The pro-tax lobby and big media have been engaged since the election in a massive campaign to convince the American people (a) that George Bush’s solemn anti-tax pledge was a phony and (b) that tax increases are essential and inevitable in order to reduce the deficit. The assumption is that federal spending cannot be controlled, so American citizens must be bled for more taxes.
But every penny of federal spending is voted by the Congress, so it’s Congress’ job to cut spending. If there ever was a clear election mandate, it is for George “read my lips” Bush to veto any tax increase voted by Congress.
History tells us that raising taxes absolutely does NOT and will NOT reduce the deficit! On the contrary, raising taxes will most probably increase the deficit!
In 1982, 1983, 1984 and 1987, Congress voted tax increases, promising that this would reduce the deficit. Every tax increase slowed economic growth, and three out of four of those tax increases produced an increase in the deficit the following year because, when more revenues become available, the liberal Congress has an irresistible urge to vote for bigger spending bills.
A recent study showed that since 1948 every dollar of new taxes resulted in $1.58 in increased spending! A tax increase simply enables the big spenders to finance their extravagant wish list.
Some economists believe that every dollar of higher income taxes reduces economic activity by as much as 60 cents. Again and again, we have seen tax increases put economic growth on the skids, reduce investment and consumer demand, and increase business costs, thereby increasing prices.

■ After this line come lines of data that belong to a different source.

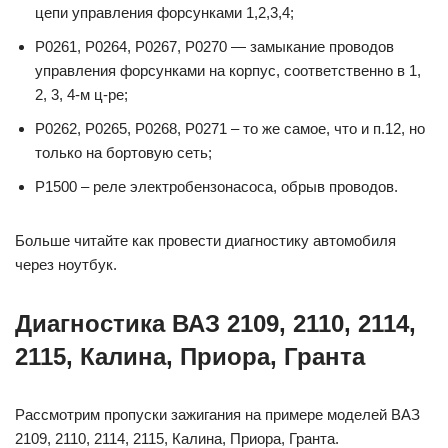
цепи управления форсунками 1,2,3,4;
P0261, P0264, P0267, P0270 — замыкание проводов
управления форсунками на корпус, соответственно в 1,
2, 3, 4-м ц-ре;
P0262, P0265, P0268, P0271 – то же самое, что и п.12, но
только на бортовую сеть;
P1500 – реле электробензонасоса, обрыв проводов.
Больше читайте как провести диагностику автомобиля
через ноутбук.
Диагностика ВАЗ 2109, 2110, 2114,
2115, Калина, Приора, Гранта
Рассмотрим пропуски зажигания на примере моделей ВАЗ
2109, 2110, 2114, 2115, Калина, Приора, Гранта.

Of course, deficits are bad but, on the scale of economic problems, deficits rank well behind high unemployment, high inflation, high interest rates, high taxes, and lack of economic growth. High-tax countries have less economic growth and less creation of new jobs. A tax increase would not only slow U.S. jobs creation and economic growth, but might trigger a recession.
Anybody who thinks the Federal Government is short of revenues must not have looked at the figures. During the eight years of the Reagan Administration, federal revenues rose almost 90 percent, from $517 billion in 1980 to $980 billion in FY 1989.
The Congressional Budget office predicts that, even if taxes are not increased by one thin dime, tax revenues will rise by about $74 billion revenue increase that will occur in each of the next two years even without a tax increase would reduce our current $150 billion deficit to zero.
If Congress caps total spending, it can reorder priorities under that cap any way it chooses. Or, Congress could take deficit reduction a little slower and allow spending increases of, say, $37 billion a year for four years.
We would hear a lot of moaning and groaning about how hurtful spending cuts are. In fact, there have been and will be NO spending cuts at all – only imaginary “cuts” in the spending growth.
Those who want the Federal Government to spend $73 billion more next year complain that we will suffer a $36 billion spending “cut” if Congress is allowed to increase spending by “only” $37 billion. If Congress spends more in 1990 than in 1989, that is a spending increase, NOT a cut.
In 1989, the federal deficit is only 2.9% of our Gross National Product (GNP). The deficit percentage has dropped dramatically since 1983 when it was 6.3% of GNP. The Congressional Budget office estimates that the deficit will shrink to only 1.8% of GNP by 1993 and the Office of Management and Budget anticipates that it may drop to only one-half of 1% of GNP by 1993.
Since the Reagan recovery got underway in 1982, 18 million new jobs have been created in the private sector. This is the reason why $60 billion per year in new revenues have been flooding into the U.S. Treasury.
The situation would be a lot better if Congress hadn’t passed 14 separate tax increases since 1982, thereby increasing the tax bite taken out of the average family’s paycheck to about what it was before the last recession. The high tax level is a much bigger threat to our economy than the deficit.